Finché le opposizioni si muoveranno in ordine sparso Berlusconi ha meno da temere, non crede?
«Ma infatti adesso dobbiamo anche cominciare ad accorciare le distanze fra le forze dell’opposizione. A questo punto tutte quante devono sentire la responsabilità del momento e non fare la gara a chi va un metro più avanti o più indietro. Tutti dobbiamo sentire la responsabilità di lavorare a un progetto riformatore per l’Italia, perché in tutta questa vicenda il nostro problema principale sarà dare un messaggio positivo al paese, stremato da questa cura berlusconiana».

Parlava di corruzione e infezione delle istituzioni, ora dalle carte dell’inchiesta sulla nuova loggia sembrerebbe che Berlusconi venisse costantemente informato circa le attività della cricca.
«Quel che è certo, guardando ai nomi di Cosentino, Verdini, Scajola e di tutti gli altri, è che sotto l’ombrello dell’imperatore si sono creati dei meccanismi quasi feudali, con vassalli, valvassori e valvassini che hanno ritenuto di potersi muovere avendo in mano un pezzo di potere e giostrandolo anche al di fuori dei circuiti istituzionali».

La corruzione c’è sempre stata, le risponderebbe qualcuno…
«In questo caso siamo di fronte a un salto di qualità molto grave. Le stesse legislazioni speciali sugli appalti sono state l’autostrada per la corruzione. E noi l’avevamo detto già quando le approvarono. Ora ne abbiamo prove a bizzeffe».

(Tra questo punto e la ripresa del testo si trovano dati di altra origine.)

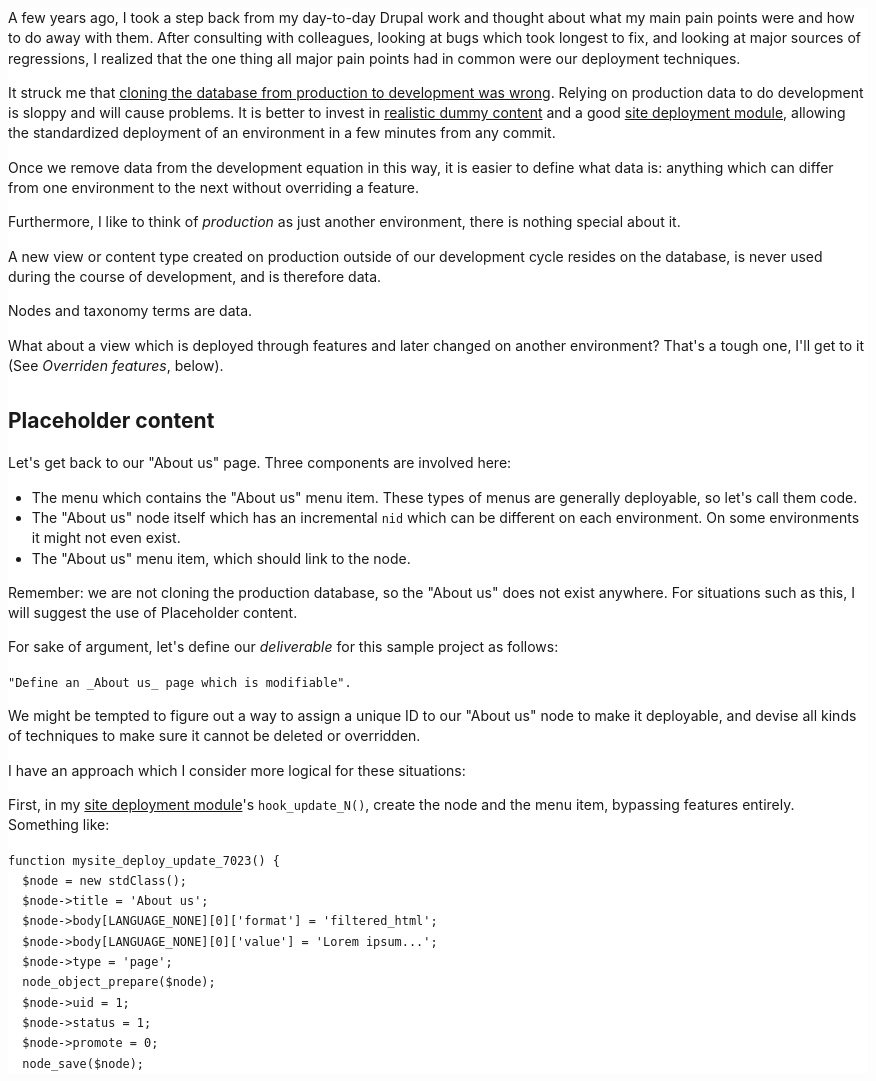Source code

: A few years ago, I took a step back from my day-to-day Drupal work and thought about what my main pain points were and how to do away with them. After consulting with colleagues, looking at bugs which took longest to fix, and looking at major sources of regressions, I realized that the one thing all major pain points had in common were our deployment techniques.

It struck me that [cloning the database from production to development was wrong](http://dcycleproject.org/blog/48/do-not-clone-database). Relying on production data to do development is sloppy and will cause problems. It is better to invest in [realistic dummy content](https://www.drupal.org/project/realistic_dummy_content) and a good [site deployment module](http://dcycleproject.org/blog/44/what-site-deployment-module), allowing the standardized deployment of an environment in a few minutes from any commit.

Once we remove data from the development equation in this way, it is easier to define what data is: anything which can differ from one environment to the next without overriding a feature.

Furthermore, I like to think of _production_ as just another environment, there is nothing special about it.

A new view or content type created on production outside of our development cycle resides on the database, is never used during the course of development, and is therefore data.

Nodes and taxonomy terms are data.

What about a view which is deployed through features and later changed on another environment? That's a tough one, I'll get to it (See _Overriden features_, below).

Placeholder content
-------------------

Let's get back to our "About us" page. Three components are involved here:

 * The menu which contains the "About us" menu item. These types of menus are generally deployable, so let's call them code.
 * The "About us" node itself which has an incremental `nid` which can be different on each environment. On some environments it might not even exist.
 * The "About us" menu item, which should link to the node.

Remember: we are not cloning the production database, so the "About us" does not exist anywhere. For situations such as this, I will suggest the use of Placeholder content.

For sake of argument, let's define our _deliverable_ for this sample project as follows:

    "Define an _About us_ page which is modifiable".

We might be tempted to figure out a way to assign a unique ID to our "About us" node to make it deployable, and devise all kinds of techniques to make sure it cannot be deleted or overridden.

I have an approach which I consider more logical for these situations:

First, in my [site deployment module](http://dcycleproject.org/blog/44/what-site-deployment-module)'s `hook_update_N()`, create the node and the menu item, bypassing features entirely. Something like:

    function mysite_deploy_update_7023() {
      $node = new stdClass();
      $node->title = 'About us';
      $node->body[LANGUAGE_NONE][0]['format'] = 'filtered_html';
      $node->body[LANGUAGE_NONE][0]['value'] = 'Lorem ipsum...';
      $node->type = 'page';
      node_object_prepare($node);
      $node->uid = 1;
      $node->status = 1;
      $node->promote = 0;
      node_save($node);
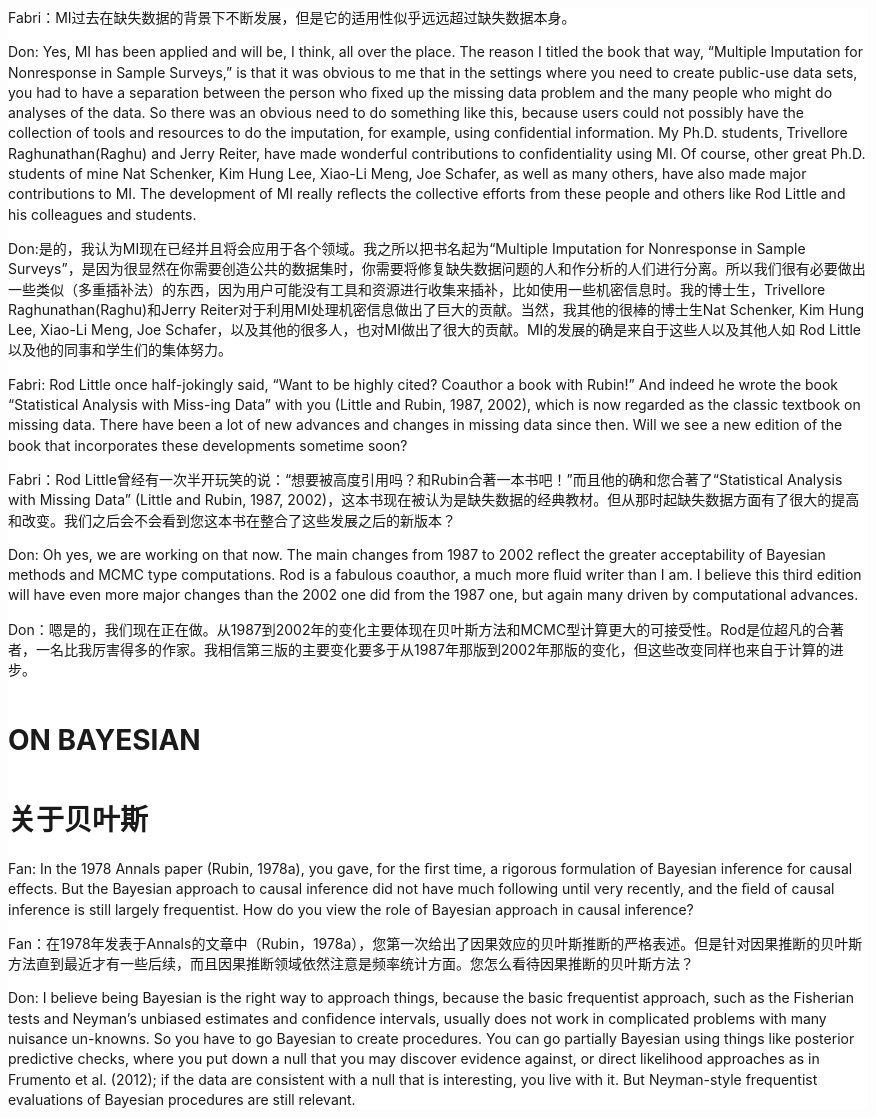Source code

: Fabri：MI过去在缺失数据的背景下不断发展，但是它的适用性似乎远远超过缺失数据本身。

Don: Yes, MI has been applied and will be, I think, all over the place. The reason I titled the book that way, “Multiple Imputation for Nonresponse in Sample Surveys,” is that it was obvious to me that in the settings where you need to create public-use data sets, you had to have a separation between the person who ﬁxed up the missing data problem and the many people who might do analyses of the data. So there was an obvious need to do something like this, because users could not possibly have the collection of tools and resources to do the imputation, for example, using conﬁdential information. My Ph.D. students, Trivellore Raghunathan(Raghu) and Jerry Reiter, have made wonderful contributions to conﬁdentiality using MI. Of course, other great Ph.D. students of mine Nat Schenker, Kim Hung Lee, Xiao-Li Meng, Joe Schafer, as well as many others, have also made major contributions to MI. The development of MI really reﬂects the collective efforts from these people and others like Rod Little and his colleagues and students.

Don:是的，我认为MI现在已经并且将会应用于各个领域。我之所以把书名起为“Multiple Imputation for Nonresponse in Sample Surveys”，是因为很显然在你需要创造公共的数据集时，你需要将修复缺失数据问题的人和作分析的人们进行分离。所以我们很有必要做出一些类似（多重插补法）的东西，因为用户可能没有工具和资源进行收集来插补，比如使用一些机密信息时。我的博士生，Trivellore Raghunathan(Raghu)和Jerry Reiter对于利用MI处理机密信息做出了巨大的贡献。当然，我其他的很棒的博士生Nat Schenker, Kim Hung Lee, Xiao-Li Meng, Joe Schafer，以及其他的很多人，也对MI做出了很大的贡献。MI的发展的确是来自于这些人以及其他人如 Rod Little以及他的同事和学生们的集体努力。

Fabri: Rod Little once half-jokingly said, “Want to be highly cited? Coauthor a book with Rubin!” And indeed he wrote the book “Statistical Analysis with Miss-ing Data” with you (Little and Rubin, 1987, 2002), which is now regarded as the classic textbook on missing data. There have been a lot of new advances and changes in missing data since then. Will we see a new edition of the book that incorporates these developments sometime soon?

Fabri：Rod Little曾经有一次半开玩笑的说：“想要被高度引用吗？和Rubin合著一本书吧！”而且他的确和您合著了“Statistical Analysis with Missing Data”  (Little and Rubin, 1987, 2002)，这本书现在被认为是缺失数据的经典教材。但从那时起缺失数据方面有了很大的提高和改变。我们之后会不会看到您这本书在整合了这些发展之后的新版本？

Don: Oh yes, we are working on that now. The main changes from 1987 to 2002 reﬂect the greater acceptability of Bayesian methods and MCMC type computations. Rod is a fabulous coauthor, a much more ﬂuid writer than I am. I believe this third edition will have even more major changes than the 2002 one did from the 1987 one, but again many driven by computational advances.

Don：嗯是的，我们现在正在做。从1987到2002年的变化主要体现在贝叶斯方法和MCMC型计算更大的可接受性。Rod是位超凡的合著者，一名比我厉害得多的作家。我相信第三版的主要变化要多于从1987年那版到2002年那版的变化，但这些改变同样也来自于计算的进步。

# ON BAYESIAN

# 关于贝叶斯

Fan: In the 1978 Annals paper (Rubin, 1978a), you gave, for the ﬁrst time, a rigorous formulation of Bayesian inference for causal effects. But the Bayesian approach to causal inference did not have much following until very recently, and the ﬁeld of causal inference is still largely frequentist. How do you view the role of Bayesian approach in causal inference?

Fan：在1978年发表于Annals的文章中（Rubin，1978a），您第一次给出了因果效应的贝叶斯推断的严格表述。但是针对因果推断的贝叶斯方法直到最近才有一些后续，而且因果推断领域依然注意是频率统计方面。您怎么看待因果推断的贝叶斯方法？

Don: I believe being Bayesian is the right way to approach things, because the basic frequentist approach, such as the Fisherian tests and Neyman’s unbiased estimates and conﬁdence intervals, usually does not work in complicated problems with many nuisance un-knowns. So you have to go Bayesian to create procedures. You can go partially Bayesian using things like posterior predictive checks, where you put down a null that you may discover evidence against, or direct likelihood approaches as in Frumento et al. (2012); if the data are consistent with a null that is interesting, you live with it. But Neyman-style frequentist evaluations of Bayesian procedures are still relevant.
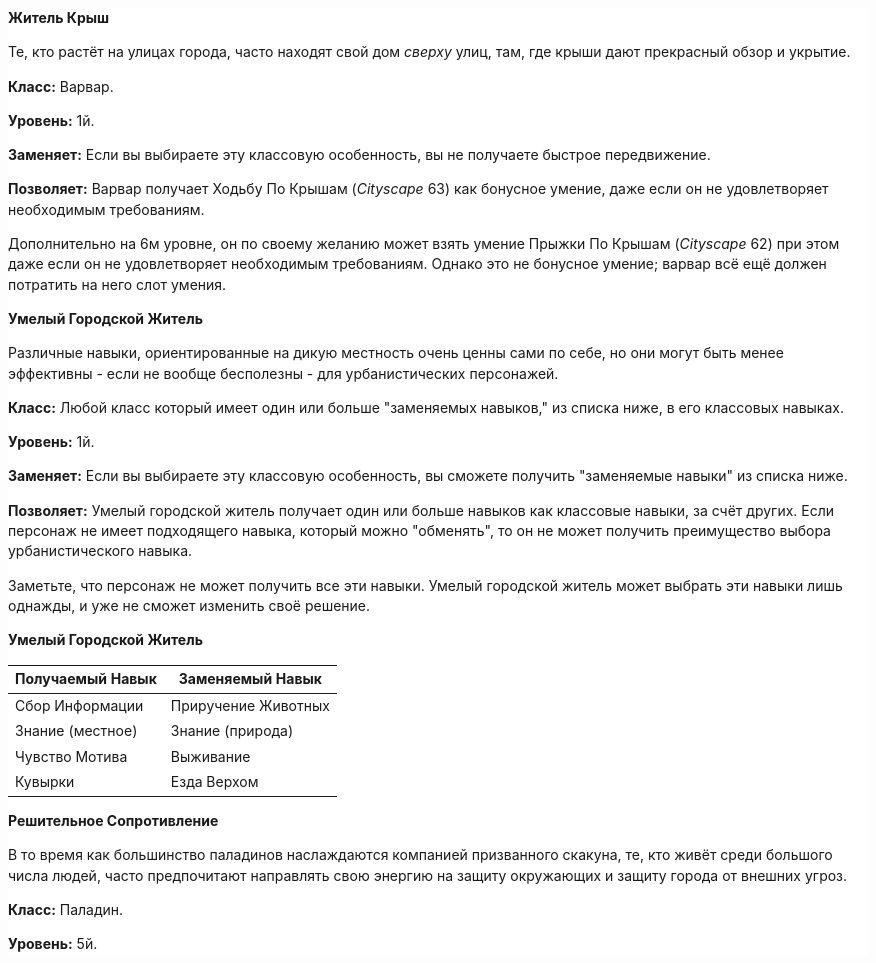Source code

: **Житель Крыш**

Те, кто растёт на улицах города, часто находят свой дом _сверху_ улиц, там, где крыши дают прекрасный обзор и укрытие.

**Класс:** Варвар.

**Уровень:** 1й.

**Заменяет:** Если вы выбираете эту классовую особенность, вы не получаете быстрое передвижение.

**Позволяет:** Варвар получает Ходьбу По Крышам (_Cityscape_ 63) как бонусное умение, даже если он не удовлетворяет необходимым требованиям.

Дополнительно на 6м уровне, он по своему желанию может взять умение Прыжки По Крышам (_Cityscape_ 62) при этом даже если он не удовлетворяет необходимым требованиям. Однако это не бонусное умение; варвар всё ещё должен потратить на него слот умения.

**Умелый Городской Житель**

Различные навыки, ориентированные на дикую местность очень ценны сами по себе, но они могут быть менее эффективны - если не вообще бесполезны - для урбанистических персонажей.

**Класс:** Любой класс который имеет один или больше "заменяемых навыков," из списка ниже, в его классовых навыках.

**Уровень:** 1й.

**Заменяет:** Если вы выбираете эту классовую особенность, вы сможете получить "заменяемые навыки" из списка ниже.

**Позволяет:** Умелый городской житель получает один или больше навыков как классовые навыки, за счёт других. Если персонаж не имеет подходящего навыка, который можно "обменять", то он не может получить преимущество выбора урбанистического навыка.

Заметьте, что персонаж не может получить все эти навыки. Умелый городской житель может выбрать эти навыки лишь однажды, и уже не сможет изменить своё решение.

**Умелый Городской Житель**

| Получаемый Навык | Заменяемый Навык    |
|------------------|---------------------|
| Сбор Информации  | Приручение Животных |
| Знание (местное) | Знание (природа)    |
| Чувство Мотива   | Выживание           |
| Кувырки          | Езда Верхом         |

**Решительное Сопротивление**

В то время как большинство паладинов наслаждаются компанией призванного скакуна, те, кто живёт среди большого числа людей, часто предпочитают направлять свою энергию на защиту окружающих и защиту города от внешних угроз.

**Класс:** Паладин.

**Уровень:** 5й.
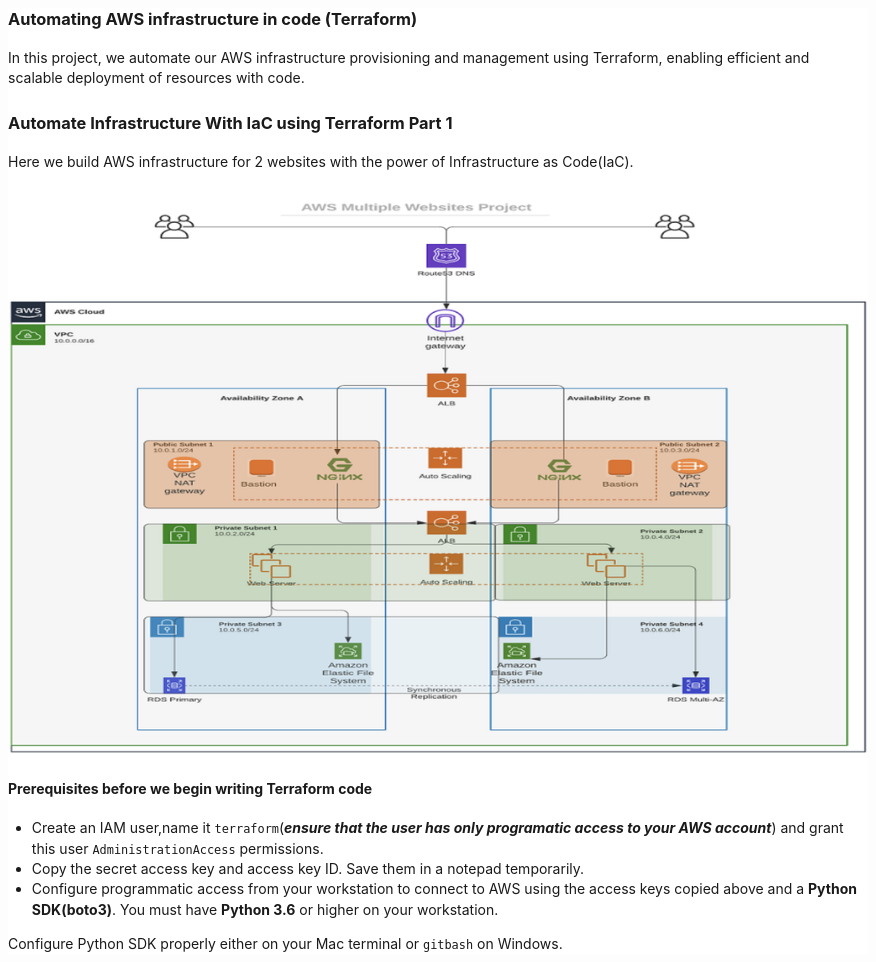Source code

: ### Automating AWS infrastructure in code (Terraform)

In this project, we automate our AWS infrastructure provisioning and management using Terraform, enabling efficient and scalable deployment of resources with code.

### Automate Infrastructure With IaC using Terraform Part 1

Here we build AWS infrastructure for 2 websites with the power of Infrastructure as Code(IaC).

![alt text](images/aws-multiple-website.png)

#### Prerequisites before we begin writing Terraform code

- Create an IAM user,name it `terraform`(***ensure that the user has only programatic access to your AWS account***) and grant this user `AdministrationAccess` permissions.
- Copy the secret access key and access key ID. Save them in a notepad temporarily.
- Configure programmatic access from your workstation to connect to AWS using the access keys copied above and a **Python SDK(boto3)**. You must have **Python 3.6** or higher on your workstation.

Configure Python SDK properly either on your Mac terminal or `gitbash` on Windows.
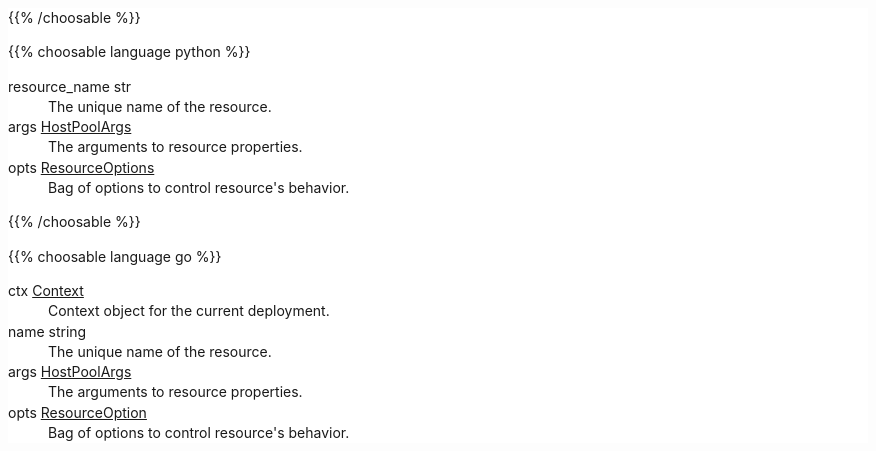 {{% /choosable %}}

{{% choosable language python %}}

<dl class="resources-properties"><dt
        class="property-required" title="Required">
        <span>resource_name</span>
        <span class="property-indicator"></span>
        <span class="property-type">str</span>
    </dt>
    <dd>The unique name of the resource.</dd><dt
        class="property-required" title="Required">
        <span>args</span>
        <span class="property-indicator"></span>
        <span class="property-type"><a href="#inputs">HostPoolArgs</a></span>
    </dt>
    <dd>The arguments to resource properties.</dd><dt
        class="property-optional" title="Optional">
        <span>opts</span>
        <span class="property-indicator"></span>
        <span class="property-type"><a href="/docs/reference/pkg/python/pulumi/#pulumi.ResourceOptions">ResourceOptions</a></span>
    </dt>
    <dd>Bag of options to control resource&#39;s behavior.</dd></dl>

{{% /choosable %}}

{{% choosable language go %}}

<dl class="resources-properties"><dt
        class="property-optional" title="Optional">
        <span>ctx</span>
        <span class="property-indicator"></span>
        <span class="property-type"><a href="https://pkg.go.dev/github.com/pulumi/pulumi/sdk/v3/go/pulumi?tab=doc#Context">Context</a></span>
    </dt>
    <dd>Context object for the current deployment.</dd><dt
        class="property-required" title="Required">
        <span>name</span>
        <span class="property-indicator"></span>
        <span class="property-type">string</span>
    </dt>
    <dd>The unique name of the resource.</dd><dt
        class="property-required" title="Required">
        <span>args</span>
        <span class="property-indicator"></span>
        <span class="property-type"><a href="#inputs">HostPoolArgs</a></span>
    </dt>
    <dd>The arguments to resource properties.</dd><dt
        class="property-optional" title="Optional">
        <span>opts</span>
        <span class="property-indicator"></span>
        <span class="property-type"><a href="https://pkg.go.dev/github.com/pulumi/pulumi/sdk/v3/go/pulumi?tab=doc#ResourceOption">ResourceOption</a></span>
    </dt>
    <dd>Bag of options to control resource&#39;s behavior.</dd></dl>
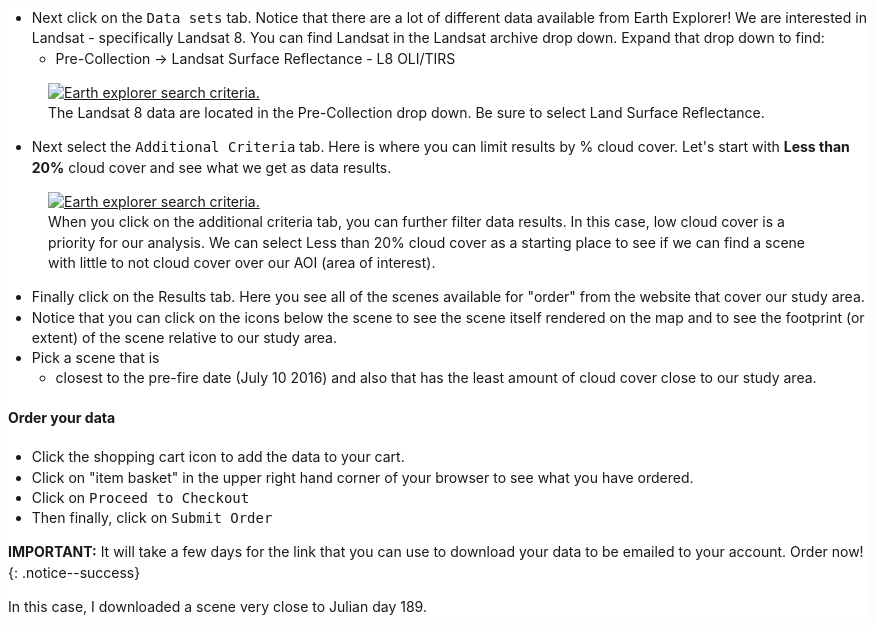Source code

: 
* Next click on the <kbd>Data sets</kbd> tab. Notice that there are a lot of different data available from Earth Explorer! We are interested in Landsat - specifically Landsat 8.  You can find Landsat in the Landsat archive drop down. Expand that drop down to find:
  * Pre-Collection -> Landsat Surface Reflectance - L8 OLI/TIRS

<figure>
    <a href="{{ site.url }}/images/course-materials/earth-analytics/week-7/ee-select-landsat8.png">
    <img src="{{ site.url }}/images/course-materials/earth-analytics/week-7/ee-select-landsat8.png" alt="Earth explorer search criteria.">
    </a>
    <figcaption>The Landsat 8 data are located in the Pre-Collection drop down.
    Be sure to select Land Surface Reflectance.
    </figcaption>
</figure>

* Next select the <kbd>Additional Criteria</kbd> tab. Here is where you can limit results by % cloud cover. Let's start with **Less than 20%** cloud cover and see what we get as data results.


<figure>
    <a href="{{ site.url }}/images/course-materials/earth-analytics/week-7/ee-cloud-cover.png">
    <img src="{{ site.url }}/images/course-materials/earth-analytics/week-7/ee-cloud-cover.png" alt="Earth explorer search criteria.">
    </a>
    <figcaption>When you click on the additional criteria tab, you can further filter data results. In this case, low cloud cover is a priority for our analysis. We can select
    Less than 20% cloud cover as a starting place to see if we can find a scene with
    little to not cloud cover over our AOI (area of interest).
    </figcaption>
</figure>

* Finally click on the Results tab. Here you see all of the scenes available for "order" from the website that cover our study area.
* Notice that you can click on the icons below the scene to see the scene itself rendered on the map and to see the footprint (or extent) of the scene relative to our study area.
* Pick a scene that is
  * closest to the pre-fire date (July 10 2016) and also that has the least amount of cloud cover close to our study area.


#### Order your data
* Click the <i class="fa fa-shopping-cart" aria-hidden="true"></i>
shopping cart icon to add the data to your cart.
* Click on "item basket" in the upper right hand corner of your browser to see what you have ordered.
* Click on <kbd>Proceed to Checkout</kbd>
* Then finally, click on <kbd>Submit Order </kbd>

<i fa fa-star></i>**IMPORTANT:** It will take a few days for the link that you can use to download your
data to be emailed to your account. Order now!
{: .notice--success}


In this case, I downloaded a scene very close to Julian day 189.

Il tema della crisi economica è il punto centrale del viaggio di Bersani negli Usa. Anche se qualcuno l’ha definito per questo un sognatore, il leader del Pd ribadisce come i guasti creati dall’alta finanza devono essere ripagati da quest’ultima. Grande attenzione anche ai rapporti tra Europa e Stati Uniti, tra Italia e Stati Uniti, tra le politiche della destra e quelle dei democratici. Bersani ha spiegato ai suoi interlocutori americani che c’è un’altra Europa e un’altra Italia.